We haven't looked enough at exactly the point you're raising: the demographics of the country and what will be needed. How does this ageing population translate into needs for specific types of health providers? You then map that back to our educational programs to make sure we have the right mix.

We have been getting there within the last year or two, but that's an area on which we need to focus.

12:15 p.m.

Conservative

The Chair Conservative James Rajotte

Thank you, Ms. Nash.

Mr. Simard, please.

12:15 p.m.

Liberal

Raymond Simard Liberal Saint Boniface, MB

Thank you, Mr. Chair.

Mr. Turk, I've heard from other teachers that research is now focused on projects with commercial possibilities. I'm wondering how this happens. A teacher would apply to CIHR, for instance, for a grant. Is the process biased towards research that could be commercialized? Could you still apply if your research has no commercial possibilities?

12:15 p.m.

Executive Director, Canadian Association of University Teachers

James Turk

The answer is a complicated one. There are some programs that require a co-funder, which is usually a private sector partner. In effect, this partner has veto power over whether the project gets public money. In other cases, the granting councils themselves, sensitive to the fact that the federal government is putting great emphasis on commercialization, give their programs more of a commercial orientation, believing this to be the best way to encourage the federal government to provide the kind of funding we desperately need in this country.
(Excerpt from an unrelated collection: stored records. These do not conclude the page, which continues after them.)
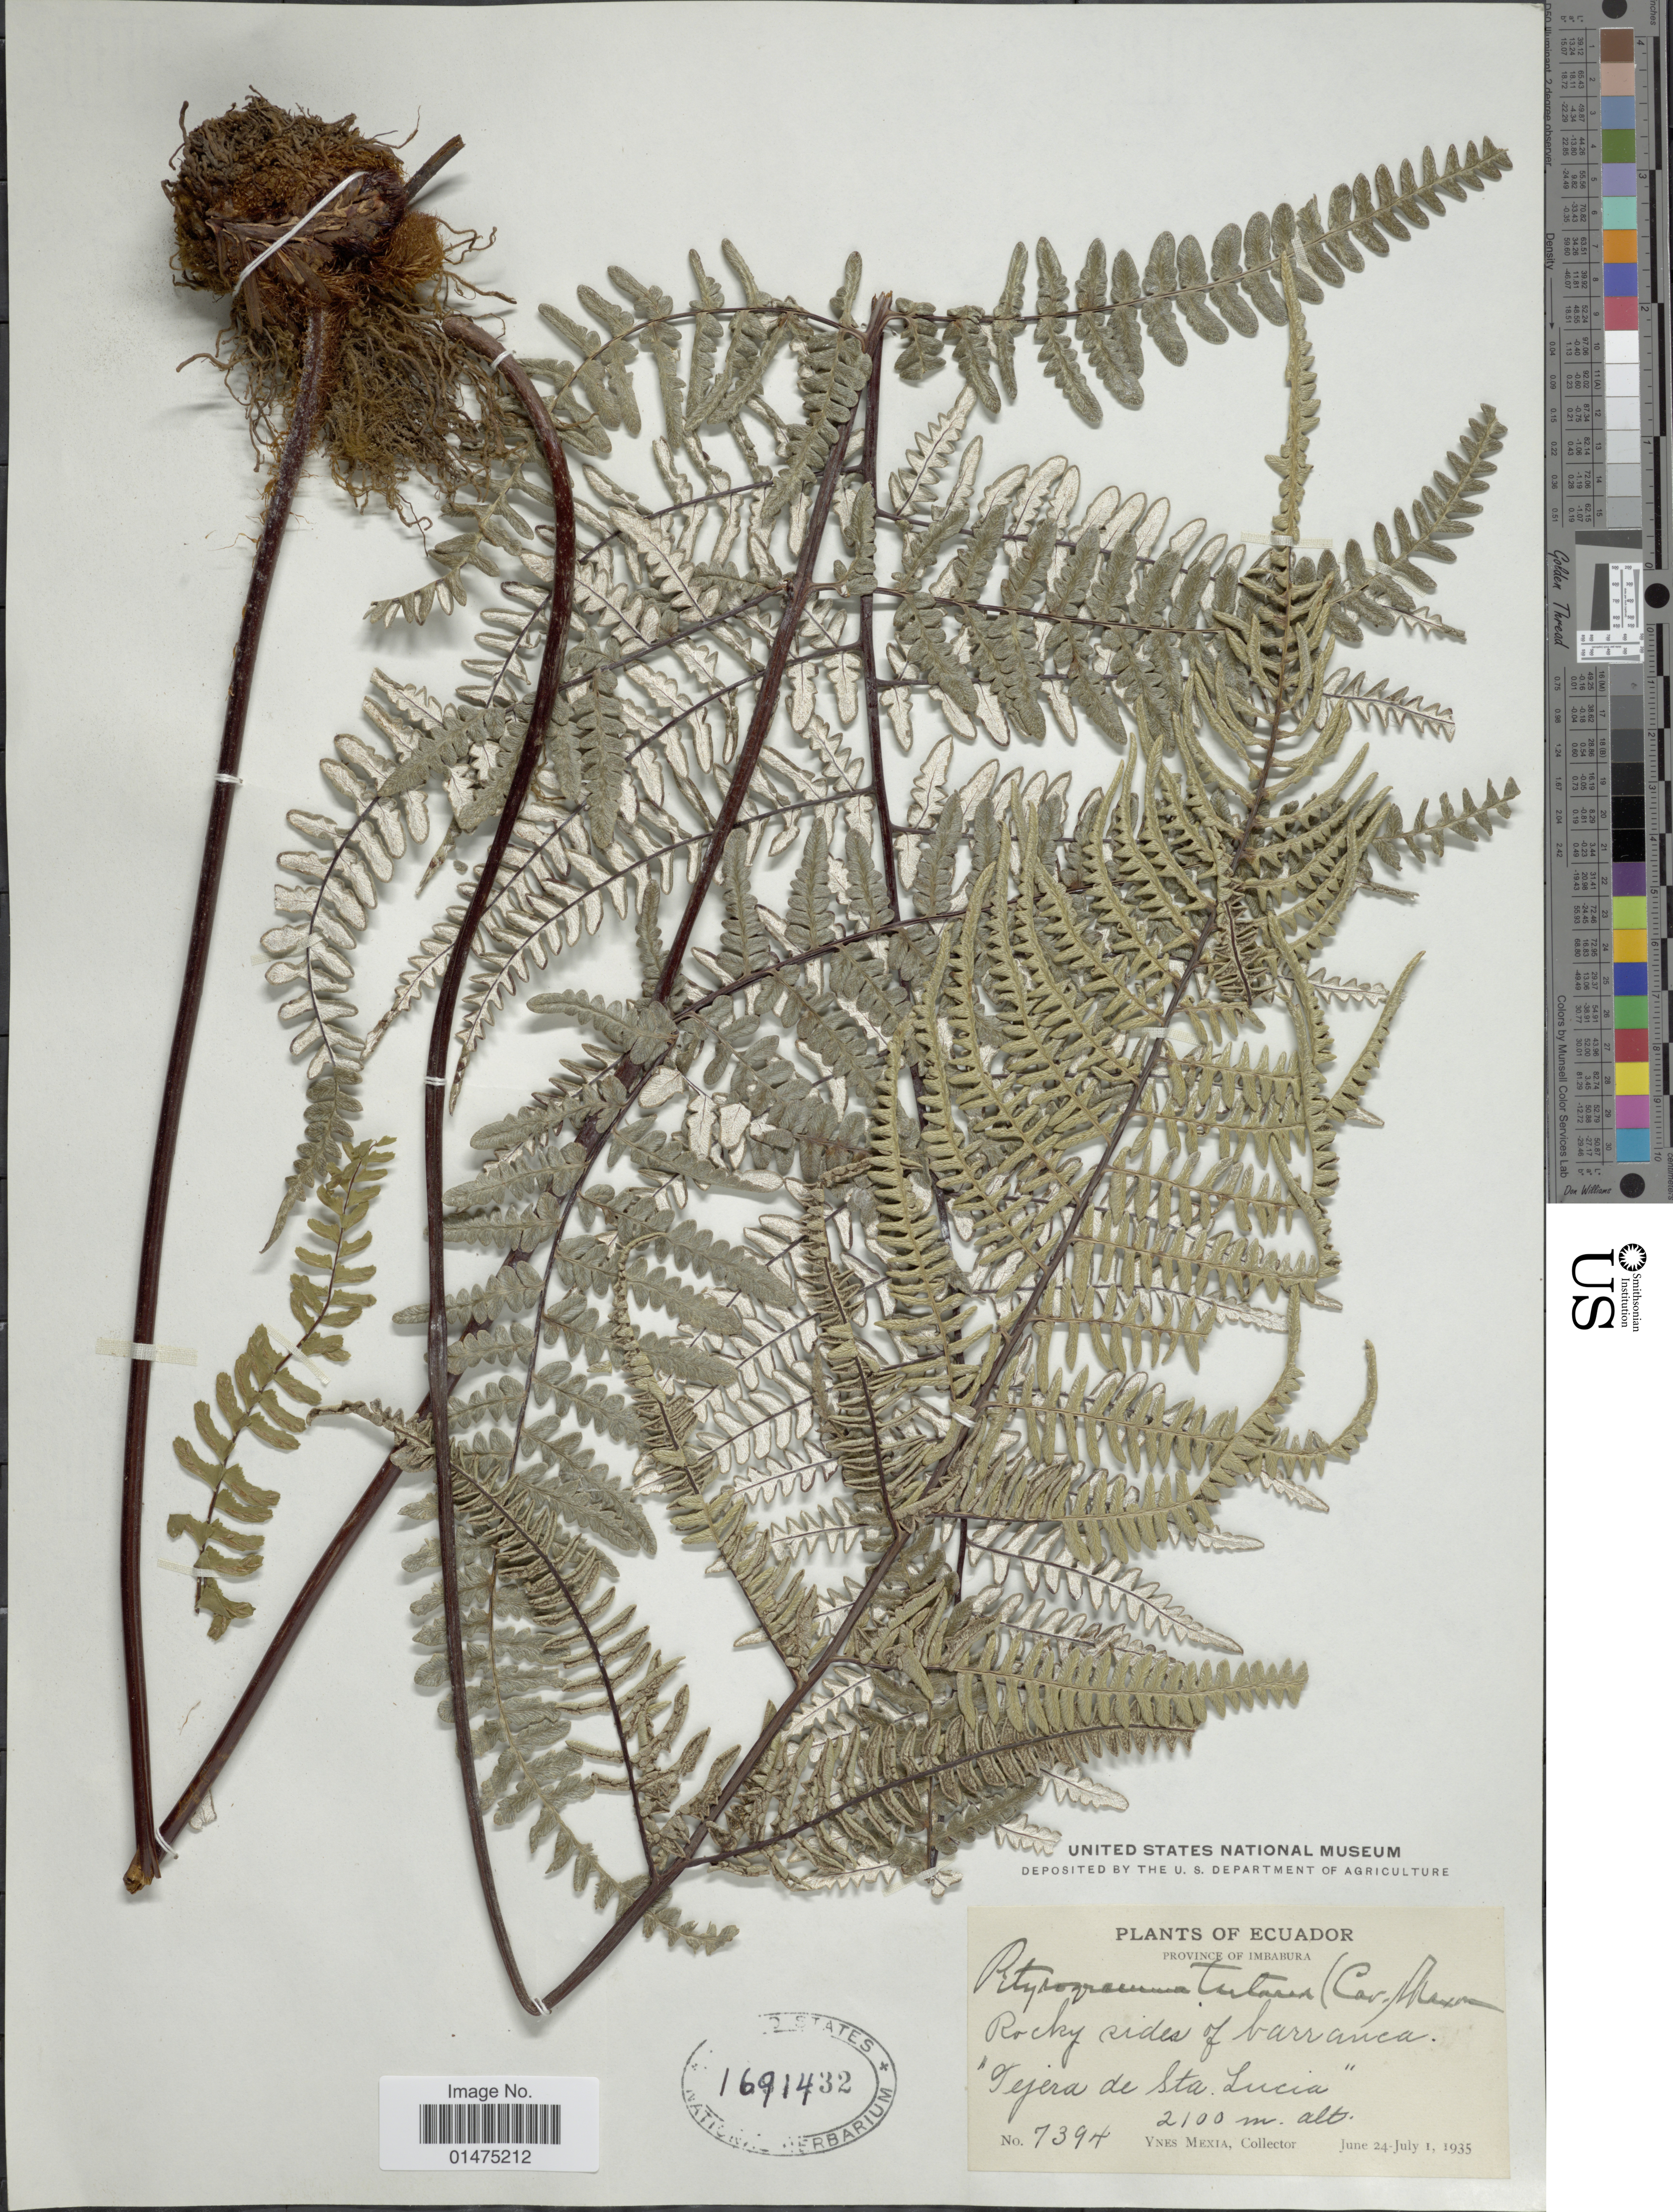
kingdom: Plantae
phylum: Tracheophyta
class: Polypodiopsida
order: Polypodiales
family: Pteridaceae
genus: Pityrogramma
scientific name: Pityrogramma tartarea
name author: (Cav.) Maxon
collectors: Y. Mexia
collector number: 7394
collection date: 1935-06-24/1935-07-01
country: Ecuador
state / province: Imbabura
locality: Tejera de Sta, Lucia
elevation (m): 2100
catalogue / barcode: US 1691432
So some programs require commercial linkages. More informally, a certain pressure guides people to favour projects that may have a commercial bottom line. The difficulty, however, is that our ability to predict commercial success in research is abysmal.

Paul Berg, who got the Nobel prize at Stanford for his research on the splicing of DNA, which arguably helps underwrite the entire biotech industry today, said that if he had had to pass through a commercialization screen to get this money, he wouldn't have gotten a dime. Yet his work now helps to underwrite a multi-billion-dollar industry. If you talk to most scientists, whether it be in physics or biology or chemistry, they'll point out that the most important commercial developments in their field have by and large come from basic research.

So we shouldn't dismiss commercialization, but we should remember that we can't forecast what's going to be of value. We really need to trust good scientists to identify good science. That's what Mike Lazarides and John Polanyi are both saying.

12:15 p.m.

Liberal

Raymond Simard Liberal Saint Boniface, MB

Thank you.

Mr. Couture, do you anticipate a shortage of engineers in Quebec in the near future? Are there enough engineers in Quebec?

We have also spoken about interprovincial barriers. I believe that almost all witnesses that appeared before us have mentioned this. All provincial premiers say that they wish to resolve this problem but there always seems to be resistance. I know something about that because I was a member of a federal team working with the provinces. Even though the federal and provincial provinces are willing, there is a certain resistance to the idea.

Is the source of this resistance the protectionist reflex of the provinces or of the associations that issue licences to the various professions?